Yeah, that works just like you said it would. But unfortunately with my device it does not recognize position messages, the callback is not called.
My first step was do add these not supported sentences GNGLL and GPGLL to the list.
Now all records can be handled by the parser.
This is irrelevant for selecting the appropriate NMEA data set.The NMEA data records contain the talker-id at the beginning. This indicates which system was used for the current NMEA record.
Nowadays almost all GPS receivers can use several systems at the same time to get an optimal position determination.
Then the talker-id is <GN>.
NMEA messages are shown with heading $Gxyyy, where x stands for the satellite system (P = GPS, SBAS, QZSS, L = GLONASS, A = Galileo, B = BeiDou, N = Any combination of GNSS) and yyy for the type of message (e.g. ZDA=Time & Date).
- Suggestion: use only the 3 letters behind, the rest is discarded.
But another step is necessary.
['GNRMC', '105120.00', 'A', '5207.48262', 'N', '00838.29766', 'E', '0.473', '', '220120', '', '', 'A', '6F']

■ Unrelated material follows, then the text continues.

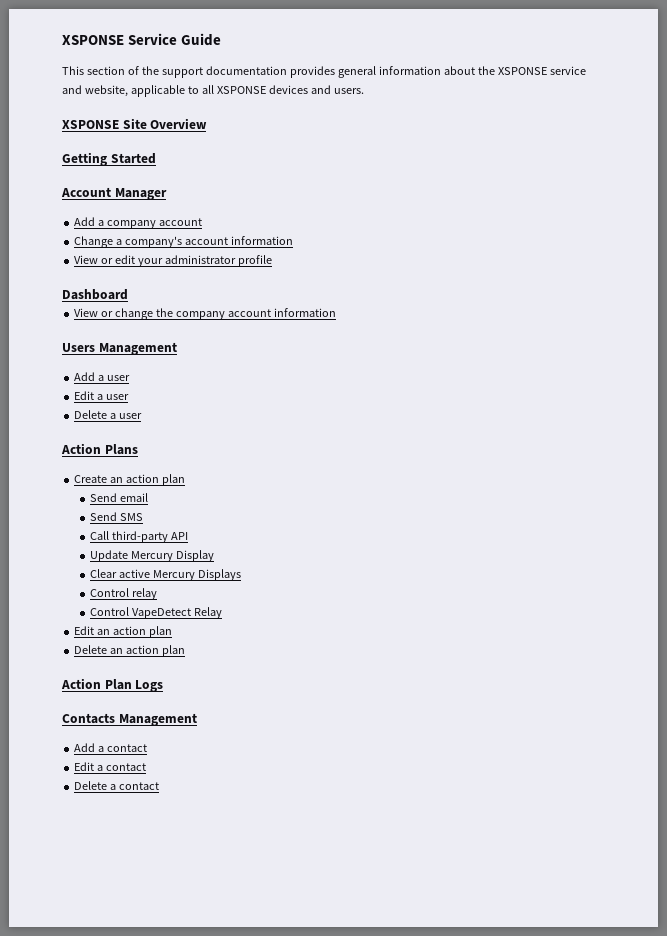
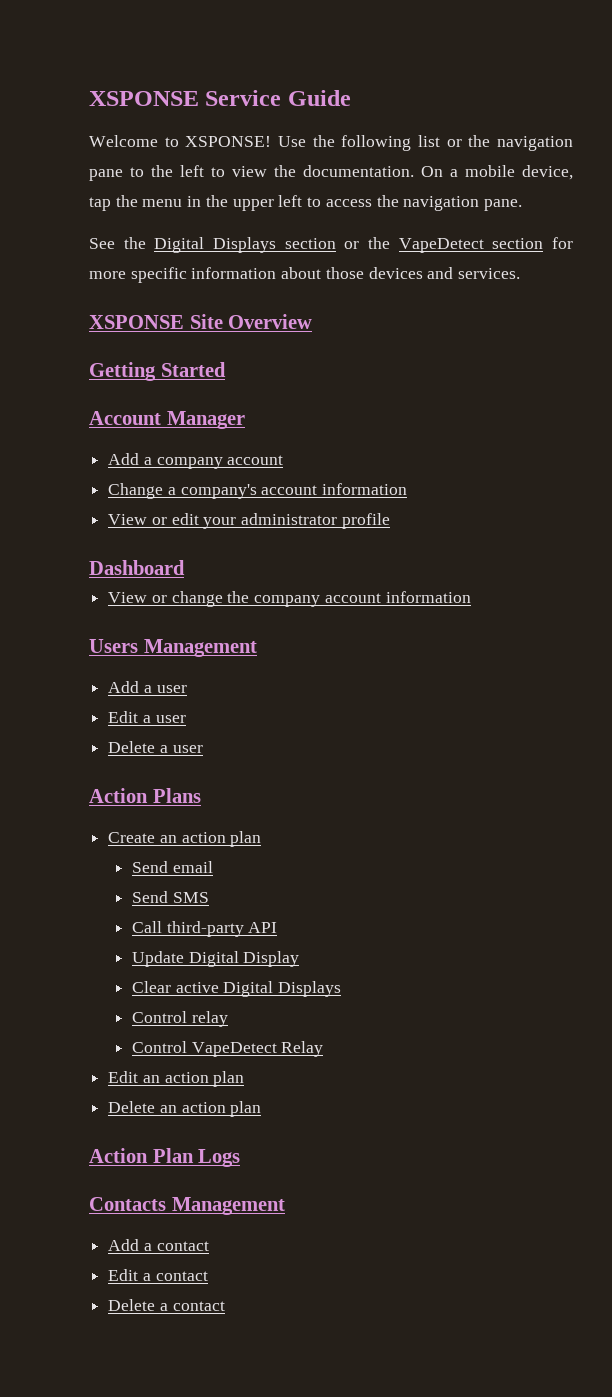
[62,66,586,78] [62,85,266,97] This section of the support documentation provides general information about the XSPONSE service and website, applicable to all XSPONSE -> [89,135,573,151] [89,165,573,181] [89,195,522,211] [89,237,573,253] [89,267,364,283] Welcome to XSPONSE! Use the following list or the navigation pane to the left to view the documentation. On a mobile device, tap the menu in the upper left to access the navigation pane. // See the Digital Displays section or the VapeDetect section for more specific information about those
[333,88,364,94] users. -> [458,268,521,279] services.
[131,551,174,562] Mercury -> [188,951,239,967] Digital
[153,570,196,581] Mercury -> [223,981,274,997] Digital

The records at the position, 8 (speed), 10, 11 (Mag Var) are empty.
This leads to an error during the conversion to float, which then discards the data set.
My first approach was to simply convert the empty in fields segs to 0. Using a list-comprehension?
This would then be required for every record, so it always takes time.
The alternative would be an if-statement before the float calculation. But that would be 2 extra if-queries.
Hence my question about the time needed:
I want to track at high frequency.
I try to use a board like LoPy or FiPy or one of the new boards.
The GPS receivers I currently use are from u-blox®.
So they offer another version: PUBX.
Here are all the data I need in one line.
But the configuration is quite different from MTK commands.
And again a Windows program.
So I go on and on with great pleasure - and a lot of time.
Like riding a motorbike: The way is the goal.